Question

The FDA regulates that a fish that is consumed is allowed to contain at most 1 mg/kg of mercury. In Florida, bass fish were collected in 53 different lakes to measure the amount of mercury in the fish from each of the 53 lakes. Do the data provide enough evidence to show that the fish in all Florida lakes have different mercury than the allowable amount?

Required:
State the random variable, population parameter, and hypotheses.

Answer 1

Yes. At a significance level of 0.05, there is enough evidence to support the claim that the fish in all Florida lakes have different mercury than the allowable amount.

The random variable is the sample mean amount of mercury in the bass fish from the lakes of Florida.

The population parameter is the mean amount of mercury in the bass fish of Florida lakes.

The alternative hypothesis (Ha) states that the amount of mercury significantly differs from 1 mg/kg.

The null hypothesis (H0) states that the amount of mercury is not significantly different from 1 mg/kg.

`H_0: \mu=1\\\\H_a:\mu\\eq 1`

Explanation:

The question is incomplete.

There is no data provided.

We will work with a sample mean of 0.95 mg/kg and sample standard deviation of 0.15 mg/kg to show the procedure.

This is a hypothesis test for the population mean.

The claim is that the fish in all Florida lakes have different mercury than the allowable amount (1 mg of mercury per kg of fish).

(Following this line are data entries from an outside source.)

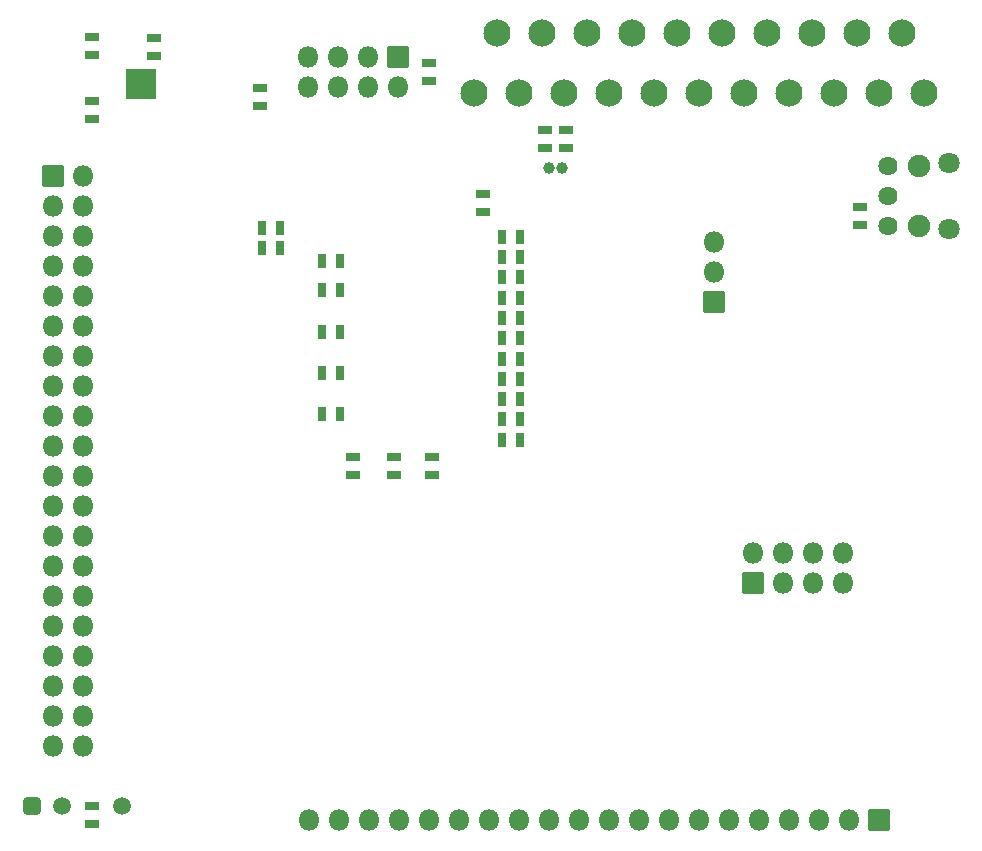
<source format=gbs>
G04 #@! TF.GenerationSoftware,KiCad,Pcbnew,6.0.4+dfsg-1*
G04 #@! TF.CreationDate,2022-04-25T00:20:11+03:00*
G04 #@! TF.ProjectId,isl_board,69736c5f-626f-4617-9264-2e6b69636164,rev?*
G04 #@! TF.SameCoordinates,Original*
G04 #@! TF.FileFunction,Soldermask,Bot*
G04 #@! TF.FilePolarity,Negative*
%FSLAX46Y46*%
G04 Gerber Fmt 4.6, Leading zero omitted, Abs format (unit mm)*
G04 Created by KiCad (PCBNEW 6.0.4+dfsg-1) date 2022-04-25 00:20:11*
%MOMM*%
%LPD*%
G01*
G04 APERTURE LIST*
G04 Aperture macros list*
%AMRoundRect*
0 Rectangle with rounded corners*
0 $1 Rounding radius*
0 $2 $3 $4 $5 $6 $7 $8 $9 X,Y pos of 4 corners*
0 Add a 4 corners polygon primitive as box body*
4,1,4,$2,$3,$4,$5,$6,$7,$8,$9,$2,$3,0*
0 Add four circle primitives for the rounded corners*
1,1,$1+$1,$2,$3*
1,1,$1+$1,$4,$5*
1,1,$1+$1,$6,$7*
1,1,$1+$1,$8,$9*
0 Add four rect primitives between the rounded corners*
20,1,$1+$1,$2,$3,$4,$5,0*
20,1,$1+$1,$4,$5,$6,$7,0*
20,1,$1+$1,$6,$7,$8,$9,0*
20,1,$1+$1,$8,$9,$2,$3,0*%
G04 Aperture macros list end*
%ADD10RoundRect,0.050800X-0.850000X-0.850000X0.850000X-0.850000X0.850000X0.850000X-0.850000X0.850000X0*%
%ADD11O,1.801600X1.801600*%
%ADD12C,2.301600*%
%ADD13C,1.001600*%
%ADD14C,1.801600*%
%ADD15C,1.625600*%
%ADD16C,1.901600*%
%ADD17RoundRect,0.050800X-0.850000X0.850000X-0.850000X-0.850000X0.850000X-0.850000X0.850000X0.850000X0*%
%ADD18C,2.351600*%
%ADD19RoundRect,0.050800X1.250000X-1.250000X1.250000X1.250000X-1.250000X1.250000X-1.250000X-1.250000X0*%
%ADD20RoundRect,0.300000X-0.450800X-0.450800X0.450800X-0.450800X0.450800X0.450800X-0.450800X0.450800X0*%
%ADD21C,1.501600*%
%ADD22RoundRect,0.050800X0.850000X-0.850000X0.850000X0.850000X-0.850000X0.850000X-0.850000X-0.850000X0*%
%ADD23RoundRect,0.050800X0.850000X0.850000X-0.850000X0.850000X-0.850000X-0.850000X0.850000X-0.850000X0*%
%ADD24RoundRect,0.050800X0.317500X0.571500X-0.317500X0.571500X-0.317500X-0.571500X0.317500X-0.571500X0*%
%ADD25RoundRect,0.050800X0.571500X-0.317500X0.571500X0.317500X-0.571500X0.317500X-0.571500X-0.317500X0*%
%ADD26RoundRect,0.050800X-0.571500X0.317500X-0.571500X-0.317500X0.571500X-0.317500X0.571500X0.317500X0*%
%ADD27RoundRect,0.050800X-0.317500X-0.571500X0.317500X-0.571500X0.317500X0.571500X-0.317500X0.571500X0*%
G04 APERTURE END LIST*
D10*
X20630000Y-42600000D03*
D11*
X23170000Y-42600000D03*
X20630000Y-45140000D03*
X23170000Y-45140000D03*
X20630000Y-47680000D03*
X23170000Y-47680000D03*
X20630000Y-50220000D03*
X23170000Y-50220000D03*
X20630000Y-52760000D03*
X23170000Y-52760000D03*
X20630000Y-55300000D03*
X23170000Y-55300000D03*
X20630000Y-57840000D03*
X23170000Y-57840000D03*
X20630000Y-60380000D03*
X23170000Y-60380000D03*
X20630000Y-62920000D03*
X23170000Y-62920000D03*
X20630000Y-65460000D03*
X23170000Y-65460000D03*
X20630000Y-68000000D03*
X23170000Y-68000000D03*
X20630000Y-70540000D03*
X23170000Y-70540000D03*
X20630000Y-73080000D03*
X23170000Y-73080000D03*
X20630000Y-75620000D03*
X23170000Y-75620000D03*
X20630000Y-78160000D03*
X23170000Y-78160000D03*
X20630000Y-80700000D03*
X23170000Y-80700000D03*
X20630000Y-83240000D03*
X23170000Y-83240000D03*
X20630000Y-85780000D03*
X23170000Y-85780000D03*
X20630000Y-88320000D03*
X23170000Y-88320000D03*
X20630000Y-90860000D03*
X23170000Y-90860000D03*
D12*
X56345000Y-35580000D03*
X58250000Y-30500000D03*
X60155000Y-35580000D03*
X62060000Y-30500000D03*
X63965000Y-35580000D03*
X65870000Y-30500000D03*
X67775000Y-35580000D03*
X69680000Y-30500000D03*
X71585000Y-35580000D03*
X73490000Y-30500000D03*
X75395000Y-35580000D03*
X77300000Y-30500000D03*
X79205000Y-35580000D03*
X81110000Y-30500000D03*
X83015000Y-35580000D03*
X84920000Y-30500000D03*
X86825000Y-35580000D03*
X88730000Y-30500000D03*
X90635000Y-35580000D03*
X92540000Y-30500000D03*
X94445000Y-35580000D03*
D13*
X63750000Y-41910000D03*
X62650000Y-41910000D03*
D14*
X96490000Y-41450000D03*
X96490000Y-47050000D03*
D15*
X91390000Y-41710000D03*
X91390000Y-44250000D03*
X91390000Y-46790000D03*
D16*
X93990000Y-46790000D03*
X93990000Y-41710000D03*
D17*
X49900000Y-32510000D03*
D11*
X49900000Y-35050000D03*
X47360000Y-32510000D03*
X47360000Y-35050000D03*
X44820000Y-32510000D03*
X44820000Y-35050000D03*
X42280000Y-32510000D03*
X42280000Y-35050000D03*
D18*
X28090053Y-34782843D03*
D19*
X28090053Y-34782843D03*
D20*
X18910000Y-95930000D03*
D21*
X21450000Y-95930000D03*
X26530000Y-95930000D03*
D22*
X79930000Y-77020000D03*
D11*
X79930000Y-74480000D03*
X82470000Y-77020000D03*
X82470000Y-74480000D03*
X85010000Y-77020000D03*
X85010000Y-74480000D03*
X87550000Y-77020000D03*
X87550000Y-74480000D03*
D17*
X90560000Y-97110000D03*
D11*
X88020000Y-97110000D03*
X85480000Y-97110000D03*
X82940000Y-97110000D03*
X80400000Y-97110000D03*
X77860000Y-97110000D03*
X75320000Y-97110000D03*
X72780000Y-97110000D03*
X70240000Y-97110000D03*
X67700000Y-97110000D03*
X65160000Y-97110000D03*
X62620000Y-97110000D03*
X60080000Y-97110000D03*
X57540000Y-97110000D03*
X55000000Y-97110000D03*
X52460000Y-97110000D03*
X49920000Y-97110000D03*
X47380000Y-97110000D03*
X44840000Y-97110000D03*
X42300000Y-97110000D03*
D23*
X76620000Y-53210000D03*
D11*
X76620000Y-50670000D03*
X76620000Y-48130000D03*
D24*
X60242000Y-52890000D03*
X58718000Y-52890000D03*
X60242000Y-64900000D03*
X58718000Y-64900000D03*
X60242000Y-61470000D03*
X58718000Y-61470000D03*
X60242000Y-56320000D03*
X58718000Y-56320000D03*
X60242000Y-51170000D03*
X58718000Y-51170000D03*
X60232000Y-47720000D03*
X58708000Y-47720000D03*
X60242000Y-63180000D03*
X58718000Y-63180000D03*
X60242000Y-59750000D03*
X58718000Y-59750000D03*
X60242000Y-58030000D03*
X58718000Y-58030000D03*
X60242000Y-54600000D03*
X58718000Y-54600000D03*
X60242000Y-49450000D03*
X58718000Y-49450000D03*
D25*
X64120000Y-40242000D03*
X64120000Y-38718000D03*
X62340000Y-40242000D03*
X62340000Y-38718000D03*
D26*
X57040000Y-44078000D03*
X57040000Y-45602000D03*
X52760000Y-66368000D03*
X52760000Y-67892000D03*
D25*
X49520000Y-67892000D03*
X49520000Y-66368000D03*
X46080000Y-67902000D03*
X46080000Y-66378000D03*
D27*
X43418000Y-52240000D03*
X44942000Y-52240000D03*
X43408000Y-49740000D03*
X44932000Y-49740000D03*
X43418000Y-62750000D03*
X44942000Y-62750000D03*
X43418000Y-59250000D03*
X44942000Y-59250000D03*
X43418000Y-55750000D03*
X44942000Y-55750000D03*
D26*
X23970053Y-36210843D03*
X23970053Y-37734843D03*
X38190000Y-35120000D03*
X38190000Y-36644000D03*
D24*
X39882000Y-46970000D03*
X38358000Y-46970000D03*
X39892000Y-48690000D03*
X38368000Y-48690000D03*
D26*
X52460000Y-32978000D03*
X52460000Y-34502000D03*
D25*
X89020000Y-46742000D03*
X89020000Y-45218000D03*
X24000053Y-32364843D03*
X24000053Y-30840843D03*
X29190053Y-32384843D03*
X29190053Y-30860843D03*
D26*
X23950000Y-95958000D03*
X23950000Y-97482000D03*
M02*

</source>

Then, the null and alternative hypothesis are:

`H_0: \mu=1\\\\H_a:\mu\\eq 1`

The significance level is assumed to be 0.05.

The sample has a size n=53.

The sample mean is M=0.95.

As the standard deviation of the population is not known, we estimate it with the sample standard deviation, that has a value of s=0.15.

The estimated standard error of the mean is computed using the formula:

`s_M=(s)/(√(n))=(0.15)/(√(53))=0.0206`

Then, we can calculate the t-statistic as:

`t=(M-\mu)/(s/√(n))=(0.95-1)/(0.0206)=(-0.05)/(0.0206)=-2.427`

The degrees of freedom for this sample size are:

`df=n-1=53-1=52`

This test is a two-tailed test, with 52 degrees of freedom and t=-2.427, so the P-value for this test is calculated as (using a t-table):

`\text{P-value}=2\cdot P(t<-2.427)=0.019`

As the P-value (0.019) is smaller than the significance level (0.05), the effect is significant.

The null hypothesis is rejected.

At a significance level of 0.05, there is enough evidence to support the claim that the fish in all Florida lakes have different mercury than the allowable amount.